» Instrução 1: De acordo com a reportagem sobre os depósitos judiciais, qual valor Serra pediu à Assembleia Legislativa autorização para repassar ao Tesouro estadual?
» Instrução 2: Prossiga a reportagem sobre o plano de Serra para os depósitos judiciais a partir do ponto em que ela termina.

==== Texto fornecido ====

Título: Serra pretende fazer caixa com depósitos judiciais
Autor: Amorim, Silvia
Fonte: O Estado de São Paulo, 06/09/2007, Nacional, p. A12

O governador José Serra (PSDB) iniciou na semana passada uma nova ofensiva para engordar o caixa do Estado e pôr em prática suas promessas de campanha. De olho em uma conta administrada pelo banco Nossa Caixa com cerca de R$ 1,4 bilhão em depósitos judiciais e administrativos, Serra pediu à Assembléia Legislativa autorização para repassar R$ 1 bilhão ao Tesouro estadual.

O dinheiro, segundo o projeto de lei, será aplicado na construção e reforma de fóruns e estradas vicinais, informatização do Judiciário e do Ministério Público, pagamento de precatórios, e, de forma genérica, em investimentos nas áreas de segurança pública e administração penitenciária.

Na prática, o que Serra pede é o uso antecipado de um dinheiro depositado em juízo por autores de ações contra o Estado e que não pertence, até que haja sentença nesse sentido, ao governo. Em geral, são contribuintes questionando a cobrança de impostos, taxas ou multas administrativas. ¿Em vez de deixar de pagar o tributo, correndo o risco de ter de ressarcir o Estado de uma só vez se perder a ação, muitas pessoas preferem fazer o pagamento do tributo em juízo e, se ganhar a ação, receber o dinheiro de volta¿, explica o tributarista Anis Kfouri.

A proposta encontra respaldo na Lei 11.429, sancionada pelo presidente Luiz Inácio Lula da Silva em dezembro de 2006 e que regulamenta o uso desses depósitos pelos Estados.

LIQUIDEZ

Embora seja constitucional, Kfouri faz um alerta quanto ao impacto da medida na liquidez dessas reservas. ¿Os depósitos foram criados para resguardar o direito de receber do possível credor sem ter que entrar na fila de precatórios. A partir do momento em que você retira dinheiro dessa conta fica uma dúvida: será que o Estado vai conseguir restituir o contribuinte com a agilidade de hoje quando perder uma causa?¿, questiona o advogado. ¿Me preocupo, porque o Estado nem sempre se mostrou um bom pagador.¿

A Secretaria de Estado da Fazenda diz que a restituição do depósito estará assegurada por meio de um fundo. ¿Esta medida revela-se da mais alta importância para o aperfeiçoamento da utilização dos valores relativos aos depósitos judiciais e administrativos, consistindo, simultaneamente, na garantia da restituição e na geração de benefícios e vantagens à sociedade¿, diz a justificativa enviada por Serra aos deputados.

==== Dados registrados ====

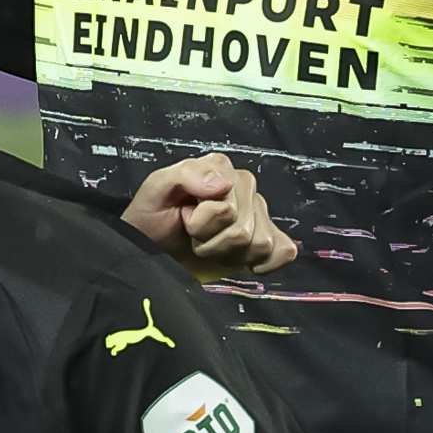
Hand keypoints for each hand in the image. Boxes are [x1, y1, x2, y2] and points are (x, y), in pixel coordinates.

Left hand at [120, 153, 298, 281]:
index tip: (185, 218)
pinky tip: (238, 257)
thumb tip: (222, 185)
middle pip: (242, 229)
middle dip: (210, 239)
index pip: (228, 204)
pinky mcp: (268, 241)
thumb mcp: (156, 188)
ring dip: (225, 253)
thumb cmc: (151, 218)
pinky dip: (262, 263)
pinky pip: (283, 252)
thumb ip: (186, 175)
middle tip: (193, 234)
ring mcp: (258, 215)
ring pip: (259, 245)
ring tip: (207, 244)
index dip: (201, 220)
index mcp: (221, 170)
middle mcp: (245, 188)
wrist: (149, 248)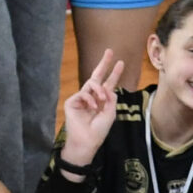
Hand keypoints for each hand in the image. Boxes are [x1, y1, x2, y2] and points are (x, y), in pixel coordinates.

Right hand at [59, 49, 122, 165]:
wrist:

====

» Resposta da tarefa 1: R$ 1 bilhão.

» Resposta da tarefa 2:
Para garantir esse pagamento, o projeto de lei prevê que o governo pode sacar, no máximo, 70% dos valores depositados nessa conta referentes aos processos nos quais o Estado de São Paulo seja parte. Com o restante deverá constituir um fundo para pagar as restituições determinadas pela Justiça. O governo se compromete ainda a recompor essa reserva sempre que estiver abaixo de 30%.

IMPACTO

Essa não é a primeira vez que Serra busca na Nossa Caixa recursos para reforçar os cofres do Estado. Em abril, o tucano sacou R$ 2,1 bilhões do banco em troca da transferência das contas do funcionalismo do Santander para o banco estadual. Na ocasião, o mercado financeiro reagiu e as ações da instituição despencaram.

O projeto encaminhado na última sexta-feira à Assembléia não faz referência a eventuais impactos da medida nas ações da Nossa Caixa. A Comissão de Finanças e Orçamento da Assembléia aprovou anteontem convite para que o secretário da Fazenda, Mauro Ricardo Costa, vá à Casa explicar o projeto. O governo quer aprovar a proposta até o fim deste ano.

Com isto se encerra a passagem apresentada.